* Exercise brief *
Among the entries below, how many lines contain the string "head"? Only the number, please.

* Input *
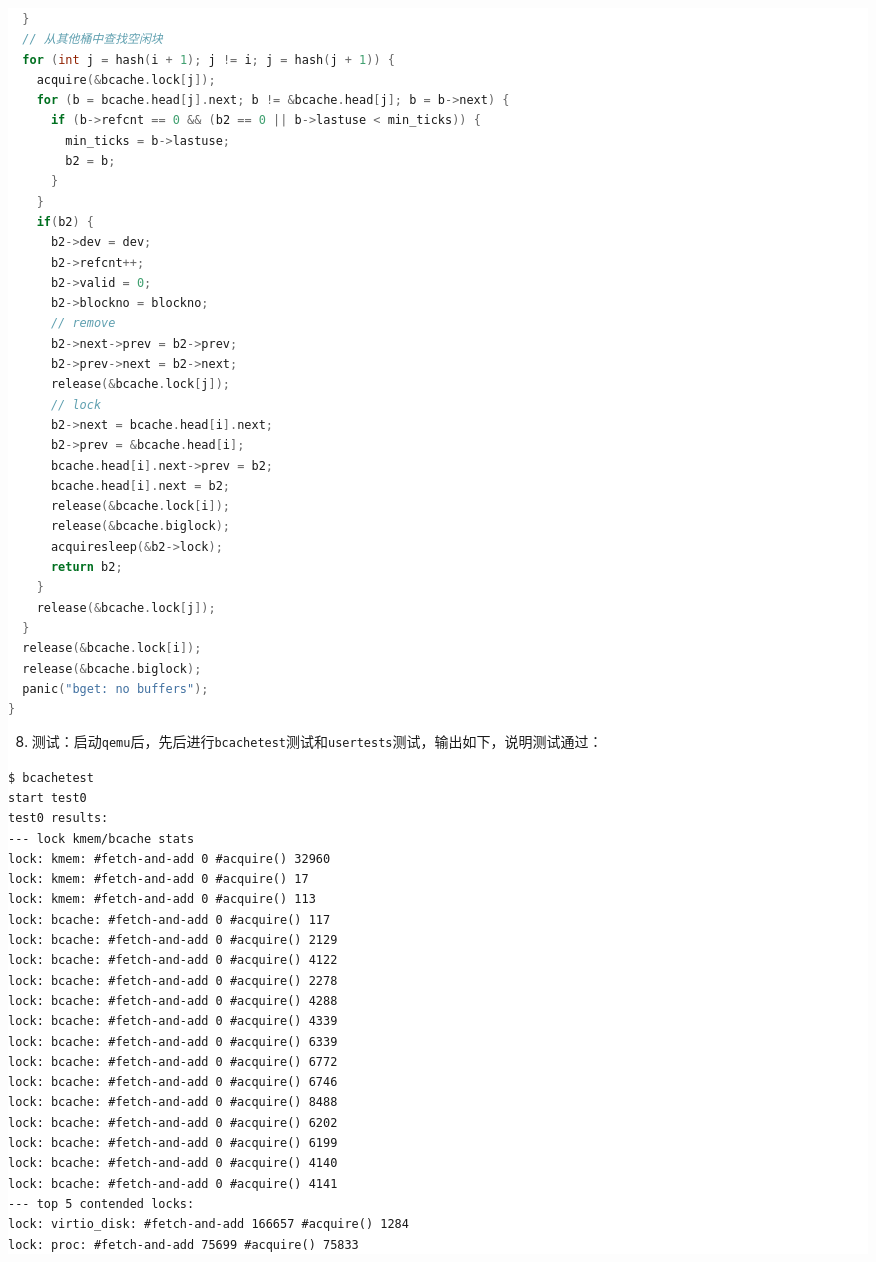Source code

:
 ```c
  }
  // 从其他桶中查找空闲块
  for (int j = hash(i + 1); j != i; j = hash(j + 1)) {
    acquire(&bcache.lock[j]);
    for (b = bcache.head[j].next; b != &bcache.head[j]; b = b->next) {
      if (b->refcnt == 0 && (b2 == 0 || b->lastuse < min_ticks)) {
        min_ticks = b->lastuse;
        b2 = b;
      }
    }
    if(b2) {
      b2->dev = dev;
      b2->refcnt++;
      b2->valid = 0;
      b2->blockno = blockno;
      // remove
      b2->next->prev = b2->prev;
      b2->prev->next = b2->next;
      release(&bcache.lock[j]);
      // lock
      b2->next = bcache.head[i].next;
      b2->prev = &bcache.head[i];
      bcache.head[i].next->prev = b2;
      bcache.head[i].next = b2;
      release(&bcache.lock[i]);
      release(&bcache.biglock);
      acquiresleep(&b2->lock);
      return b2;
    }
    release(&bcache.lock[j]);
  }
  release(&bcache.lock[i]);
  release(&bcache.biglock);
  panic("bget: no buffers");
}
```

8. 测试：启动`qemu`后，先后进行`bcachetest`测试和`usertests`测试，输出如下，说明测试通过：

```shell
$ bcachetest
start test0
test0 results:
--- lock kmem/bcache stats
lock: kmem: #fetch-and-add 0 #acquire() 32960
lock: kmem: #fetch-and-add 0 #acquire() 17
lock: kmem: #fetch-and-add 0 #acquire() 113
lock: bcache: #fetch-and-add 0 #acquire() 117
lock: bcache: #fetch-and-add 0 #acquire() 2129
lock: bcache: #fetch-and-add 0 #acquire() 4122
lock: bcache: #fetch-and-add 0 #acquire() 2278
lock: bcache: #fetch-and-add 0 #acquire() 4288
lock: bcache: #fetch-and-add 0 #acquire() 4339
lock: bcache: #fetch-and-add 0 #acquire() 6339
lock: bcache: #fetch-and-add 0 #acquire() 6772
lock: bcache: #fetch-and-add 0 #acquire() 6746
lock: bcache: #fetch-and-add 0 #acquire() 8488
lock: bcache: #fetch-and-add 0 #acquire() 6202
lock: bcache: #fetch-and-add 0 #acquire() 6199
lock: bcache: #fetch-and-add 0 #acquire() 4140
lock: bcache: #fetch-and-add 0 #acquire() 4141
--- top 5 contended locks:
lock: virtio_disk: #fetch-and-add 166657 #acquire() 1284
lock: proc: #fetch-and-add 75699 #acquire() 75833
```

* Task answer *
5